It’s a new year and Chicago State could soon find itself a new home conference – possibly an HBCU conference.
HBCU Gameday first reported last May that Chicago State had expressed interest in joining the MEAC. College AD reported on January 7 that representatives from both the MEAC were set to make a visit to the campus this week. The report also states that Ohio Valley Conference officials are expected to visit them as well.
Chicago State is looking for a new home once it leaves the Western Athletic Conference following the spring season.
A source familiar with the situation says that CSU is weighing its options and that the MEAC has not made a decision either way, however, it will be doing its due diligence.
Chicago State is a predominantly black, public university whose origins go back to 1867. It is a member of the Thurgood Marshall College Fund.
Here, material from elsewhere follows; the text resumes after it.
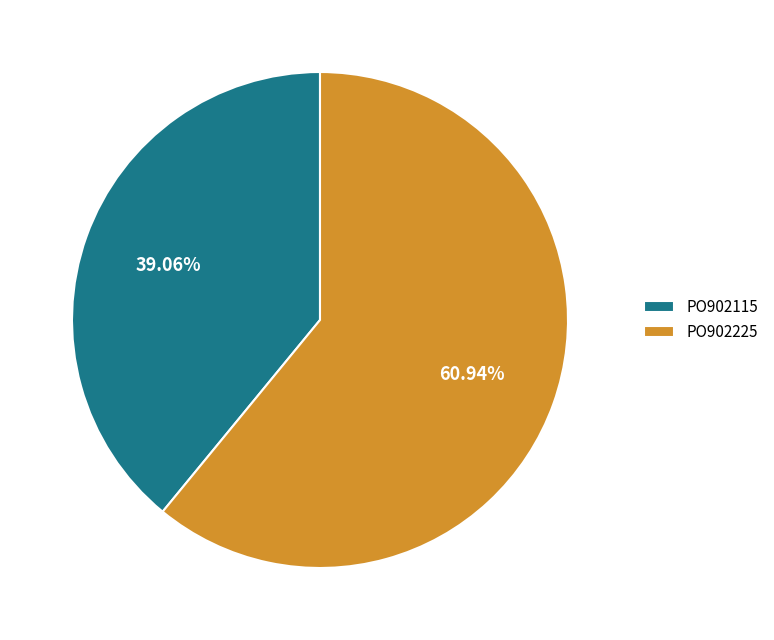

To the nearest percent, what is the difference between the largest and smallest slice percentages?

22%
The potential addition of CSU to the MEAC has three big question marks – location, football and location.
Okay, so that’s really only two, but those are two big issues. Although one may soon be rectified.
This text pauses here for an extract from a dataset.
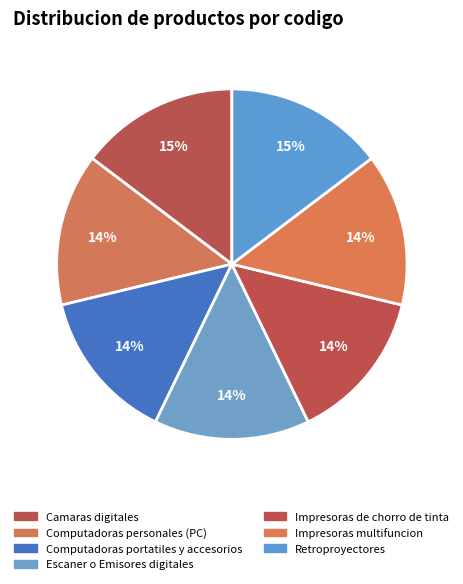

How many segments does this pie chart have?

7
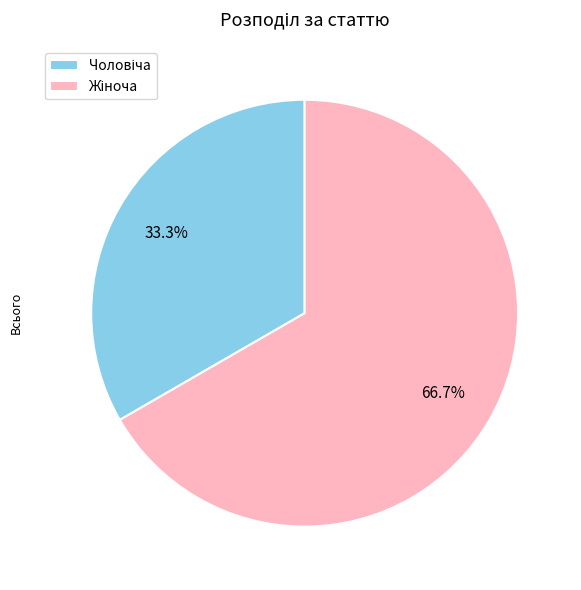

Does any single category account for the majority?

Yes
Chicago State doesn’t have a football program. It never has. But what it does have is a feasibility study that illuminates a potential path to fielding a football program. If it were to do so and join the MEAC, that would give the league seven teams – and an added flight for pretty much any school with a football program.
This brings us to possibly an even bigger issue of travel. Traveling up and down the East Coast has been a burden on the budgets of league ADs for decades, and several schools have cited those issues as to why they left for other conferences. Perhaps the biggest question is whether or not the conference’s presidents and chancellors will buy in and pull the trigger if everything falls into place?
That’s the million dollar question. Only time will tell.
HBCU Gameday has reached out to Chicago State for comment on this story.